Depending on the specific problem, you may want to jettison some of the data. For example, if we are trying to do something like sentiment analysis (that is, determining whether a given Ars headline is positive or negative in tone) or grouping headlines by what they’re about, I’d like to cut the data down to the most useful content by removing the “stop words” – common words are important for grammar but don’t tell you what the word is telling you (like most book).
However, in this case, the stop words are important parts of the data—then, we look for parts of the headlines that attract attention. So I chose to keep all the words. And in my first attempt at training, I decided to use it BlazingText, the word processing model presented by AWS has a classification problem similar to the one we are attempting. BlazingText requires “symbol” data—data that identifies a specific part of a text element—to be preceded by “
__label__“. And instead of a comma-delimited file, symbolic data and executable text are put into one line in a text file, like this:
Another aspect of data preprocessing for ML supervised learning is splitting the data into two sets: one for training the algorithm, and one for validating its results.

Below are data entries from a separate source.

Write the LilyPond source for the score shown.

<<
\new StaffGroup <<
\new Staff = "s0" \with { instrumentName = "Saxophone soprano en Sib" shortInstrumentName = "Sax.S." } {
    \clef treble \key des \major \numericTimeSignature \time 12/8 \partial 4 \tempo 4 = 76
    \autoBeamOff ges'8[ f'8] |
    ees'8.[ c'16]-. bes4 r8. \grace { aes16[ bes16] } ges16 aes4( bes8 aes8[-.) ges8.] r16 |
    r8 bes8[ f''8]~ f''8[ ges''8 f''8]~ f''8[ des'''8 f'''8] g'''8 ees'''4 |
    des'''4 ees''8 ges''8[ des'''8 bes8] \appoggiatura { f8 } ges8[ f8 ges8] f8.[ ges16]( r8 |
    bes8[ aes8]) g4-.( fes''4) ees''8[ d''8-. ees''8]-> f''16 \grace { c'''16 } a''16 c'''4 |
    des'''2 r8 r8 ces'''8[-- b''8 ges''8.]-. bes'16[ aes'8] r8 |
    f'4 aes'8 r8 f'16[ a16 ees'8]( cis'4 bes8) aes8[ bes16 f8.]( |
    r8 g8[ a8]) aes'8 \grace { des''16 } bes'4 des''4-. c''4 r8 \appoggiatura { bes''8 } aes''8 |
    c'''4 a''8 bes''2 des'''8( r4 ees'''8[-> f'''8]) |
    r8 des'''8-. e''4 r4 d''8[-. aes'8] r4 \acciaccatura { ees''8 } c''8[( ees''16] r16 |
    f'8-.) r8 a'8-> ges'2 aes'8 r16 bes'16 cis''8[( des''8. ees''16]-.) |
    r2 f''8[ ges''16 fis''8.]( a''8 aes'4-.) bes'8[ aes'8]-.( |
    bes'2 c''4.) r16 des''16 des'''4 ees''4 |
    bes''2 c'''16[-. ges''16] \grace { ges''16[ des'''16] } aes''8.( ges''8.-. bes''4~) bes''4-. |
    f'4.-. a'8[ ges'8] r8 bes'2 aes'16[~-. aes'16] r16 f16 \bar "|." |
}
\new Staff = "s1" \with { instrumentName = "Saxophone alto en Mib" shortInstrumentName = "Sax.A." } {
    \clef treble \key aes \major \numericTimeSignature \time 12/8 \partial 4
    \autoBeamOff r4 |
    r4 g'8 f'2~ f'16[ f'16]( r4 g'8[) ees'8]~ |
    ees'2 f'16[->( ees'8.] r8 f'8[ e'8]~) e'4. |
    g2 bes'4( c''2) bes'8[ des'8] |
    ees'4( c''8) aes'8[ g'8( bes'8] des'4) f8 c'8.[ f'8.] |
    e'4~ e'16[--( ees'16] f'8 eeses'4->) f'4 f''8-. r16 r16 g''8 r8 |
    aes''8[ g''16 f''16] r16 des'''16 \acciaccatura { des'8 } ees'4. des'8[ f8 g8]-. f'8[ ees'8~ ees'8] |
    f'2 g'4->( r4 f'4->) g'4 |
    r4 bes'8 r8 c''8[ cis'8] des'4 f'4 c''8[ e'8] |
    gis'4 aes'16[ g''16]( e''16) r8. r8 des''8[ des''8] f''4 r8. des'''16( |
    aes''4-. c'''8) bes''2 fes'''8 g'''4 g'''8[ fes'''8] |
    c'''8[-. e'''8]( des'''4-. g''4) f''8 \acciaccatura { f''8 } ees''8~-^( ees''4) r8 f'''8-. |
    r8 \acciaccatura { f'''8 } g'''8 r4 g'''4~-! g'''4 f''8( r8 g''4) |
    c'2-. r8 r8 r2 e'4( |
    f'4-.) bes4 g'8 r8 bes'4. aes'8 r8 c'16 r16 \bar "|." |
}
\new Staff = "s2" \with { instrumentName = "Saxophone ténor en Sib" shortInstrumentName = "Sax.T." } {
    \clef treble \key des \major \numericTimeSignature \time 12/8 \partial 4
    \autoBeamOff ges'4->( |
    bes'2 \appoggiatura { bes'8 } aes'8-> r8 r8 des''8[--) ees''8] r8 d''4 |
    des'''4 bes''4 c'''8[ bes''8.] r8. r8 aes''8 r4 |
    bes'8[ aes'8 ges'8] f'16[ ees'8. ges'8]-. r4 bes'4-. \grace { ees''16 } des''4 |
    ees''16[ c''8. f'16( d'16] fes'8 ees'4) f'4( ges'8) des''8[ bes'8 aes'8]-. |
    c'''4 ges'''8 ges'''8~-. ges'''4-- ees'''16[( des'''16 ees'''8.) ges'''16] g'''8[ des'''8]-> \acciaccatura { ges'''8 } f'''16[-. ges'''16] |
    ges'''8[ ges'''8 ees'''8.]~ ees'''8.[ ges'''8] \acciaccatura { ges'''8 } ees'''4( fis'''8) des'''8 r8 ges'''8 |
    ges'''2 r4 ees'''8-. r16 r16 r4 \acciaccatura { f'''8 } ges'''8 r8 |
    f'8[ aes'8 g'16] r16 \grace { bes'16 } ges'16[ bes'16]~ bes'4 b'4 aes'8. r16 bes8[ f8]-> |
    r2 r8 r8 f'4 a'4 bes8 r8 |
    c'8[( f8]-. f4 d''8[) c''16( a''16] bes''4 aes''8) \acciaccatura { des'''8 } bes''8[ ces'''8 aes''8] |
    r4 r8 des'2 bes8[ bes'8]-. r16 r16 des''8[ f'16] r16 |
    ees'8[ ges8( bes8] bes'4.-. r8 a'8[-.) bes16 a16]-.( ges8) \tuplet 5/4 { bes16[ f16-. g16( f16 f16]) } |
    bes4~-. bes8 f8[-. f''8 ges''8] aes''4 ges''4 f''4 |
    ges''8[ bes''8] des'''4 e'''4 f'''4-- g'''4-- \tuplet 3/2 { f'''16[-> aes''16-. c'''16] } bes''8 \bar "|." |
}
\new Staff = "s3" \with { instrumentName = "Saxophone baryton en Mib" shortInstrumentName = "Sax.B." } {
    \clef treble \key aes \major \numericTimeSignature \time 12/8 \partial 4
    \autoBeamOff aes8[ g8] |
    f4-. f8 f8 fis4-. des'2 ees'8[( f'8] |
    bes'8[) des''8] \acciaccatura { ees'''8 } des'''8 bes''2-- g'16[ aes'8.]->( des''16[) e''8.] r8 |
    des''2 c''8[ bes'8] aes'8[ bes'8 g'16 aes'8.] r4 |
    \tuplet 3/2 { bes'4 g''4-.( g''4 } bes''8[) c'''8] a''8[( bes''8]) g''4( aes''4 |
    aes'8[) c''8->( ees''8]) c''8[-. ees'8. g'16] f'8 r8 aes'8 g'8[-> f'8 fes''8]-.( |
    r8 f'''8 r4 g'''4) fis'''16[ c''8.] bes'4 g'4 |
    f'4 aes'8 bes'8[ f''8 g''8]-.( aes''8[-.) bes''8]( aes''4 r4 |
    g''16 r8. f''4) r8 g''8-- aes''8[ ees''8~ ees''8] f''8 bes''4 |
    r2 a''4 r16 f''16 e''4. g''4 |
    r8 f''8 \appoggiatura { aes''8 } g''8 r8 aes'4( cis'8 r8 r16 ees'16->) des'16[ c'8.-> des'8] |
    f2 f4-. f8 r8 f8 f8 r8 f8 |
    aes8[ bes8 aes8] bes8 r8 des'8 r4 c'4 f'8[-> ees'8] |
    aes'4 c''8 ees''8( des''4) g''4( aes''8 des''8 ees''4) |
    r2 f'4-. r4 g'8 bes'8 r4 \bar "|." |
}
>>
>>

The training data set is usually the largest set. Validation data is generally created from about 10 to 20 percent of the total data.
There it is of a great deal of research into what is actually the right amount of validation data—some of that research suggests that the sweet spot is more related to the number of parameters in the model used to create the algorithm rather than the average size of the data. In this case, given that there is little data to improve through the model, I think my validation data will be 10 percent.
In some cases, you may want to hold a small pool of data to test the algorithm after it is certified. But our plan here is to use live Ars topics to test, so I skipped that step.
To make me order data preparation, I have used it jupyter notebook— an interactive web interface to a Python example — to convert my two-document CSV into a data set and process it. Python has some decent data manipulation and engineering-specific tools that make these tasks fairly straightforward, and I use two in particular here:
pandasA popular data analysis and manipulation module that does wonders for slicing and dicing CSV files and other common data formats.
scikit-learn), a data science module that takes a lot of the heavy lifting out of machine learning data preprocessing.
nltkNatural Language Toolkit — and in particular, the
PunktSentence tokenizer for text processing of our titles.
csvmodule for reading and writing CSV files.
Here is a snippet of the code in the notebook I used to create my training and validation sets from our CSV data:
I started by using
pandas to import a data structure from a CSV created from initially clean and formatted data, calling the resulting “setset”. Using the
dataset.head() The command gave me a view of the headers for each column that was imported from the CSV, along with a peek at some of the data.
The pandas module allows me to multi-add”
__label__” to all the values in the label as required by BlazingText, and I used it lambda function to outline titles and force all words to lowercase. Finally, I used them
sklearn module to split the data into two files that I will feed to BlazingText.